Venerdì 26 settembre a Cesena, durante il Festival del Cibo di Strada, presenterò Cibi di Strada, Italia del Nord, Toscana, Umbria, Marche. È il libro al quale stavo lavorando dal 2006, e come i miei precedenti (gastronomici) è targato Guido Tommasi Editore. Se mi leggete on line, sapete già di che cosa si tratta. Per chi s’imbattesse casualmente in questo post, incollo qui sotto quel ch’è scritto sull’aletta:

I cibi di strada sono un concentrato di sapori semplici, netti, antichi.
Li trovi sempre dietro l’angolo. Ti nutrono a basso costo.
Se sei del posto, ti mettono in contatto fisico con la tua identità.
Se non fai parte della comunità, raccontano ai tuoi sensi la sua cultura.

Ecco perché li amo e ho dedicato loro questo libro, che mi ha portato nell’arco di un anno e mezzo a percorrere le strade di mezza Italia.

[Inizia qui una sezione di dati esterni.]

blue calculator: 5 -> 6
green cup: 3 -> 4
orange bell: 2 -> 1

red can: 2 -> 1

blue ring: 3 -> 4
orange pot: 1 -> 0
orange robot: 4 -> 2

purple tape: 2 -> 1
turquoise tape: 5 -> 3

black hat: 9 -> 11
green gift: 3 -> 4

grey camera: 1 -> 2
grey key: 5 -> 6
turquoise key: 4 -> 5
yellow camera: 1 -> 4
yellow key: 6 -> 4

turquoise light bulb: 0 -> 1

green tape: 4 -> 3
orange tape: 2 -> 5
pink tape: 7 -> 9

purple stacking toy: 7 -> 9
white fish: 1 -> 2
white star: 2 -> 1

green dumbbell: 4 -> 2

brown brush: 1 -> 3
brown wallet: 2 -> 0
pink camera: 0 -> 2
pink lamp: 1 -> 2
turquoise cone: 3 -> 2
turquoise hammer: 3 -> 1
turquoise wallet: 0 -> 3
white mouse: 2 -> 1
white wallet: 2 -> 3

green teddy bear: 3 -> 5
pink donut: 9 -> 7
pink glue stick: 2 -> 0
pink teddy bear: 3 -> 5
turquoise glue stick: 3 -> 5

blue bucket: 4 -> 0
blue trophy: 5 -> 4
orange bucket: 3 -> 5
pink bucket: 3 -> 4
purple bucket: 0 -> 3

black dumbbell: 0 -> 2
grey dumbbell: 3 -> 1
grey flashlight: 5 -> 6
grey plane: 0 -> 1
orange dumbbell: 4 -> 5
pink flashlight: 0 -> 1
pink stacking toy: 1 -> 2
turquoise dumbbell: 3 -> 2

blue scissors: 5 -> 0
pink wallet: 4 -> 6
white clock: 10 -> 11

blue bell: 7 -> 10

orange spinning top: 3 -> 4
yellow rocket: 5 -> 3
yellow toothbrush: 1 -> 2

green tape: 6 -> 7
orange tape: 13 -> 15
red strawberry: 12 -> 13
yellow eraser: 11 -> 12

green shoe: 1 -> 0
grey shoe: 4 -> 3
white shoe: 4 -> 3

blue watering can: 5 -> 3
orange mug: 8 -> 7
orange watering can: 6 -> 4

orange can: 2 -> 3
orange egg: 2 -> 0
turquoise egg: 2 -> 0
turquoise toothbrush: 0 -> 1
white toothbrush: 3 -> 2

Nel mio diario di viaggio rientrano anche gli spuntini fatti al coperto in piedi davanti a un banco o seduti a un tavolaccio. La vera discriminante rispetto all’esperienza che si vive in un ristorante-ristorante riguarda il tempo e l’informalità: i cibi di strada si consumano rapidamente e spesso con le mani. A differenza del fast food, però, hanno una storia di persone e di luoghi da raccontare, che aggiunge loro un sapore infinito.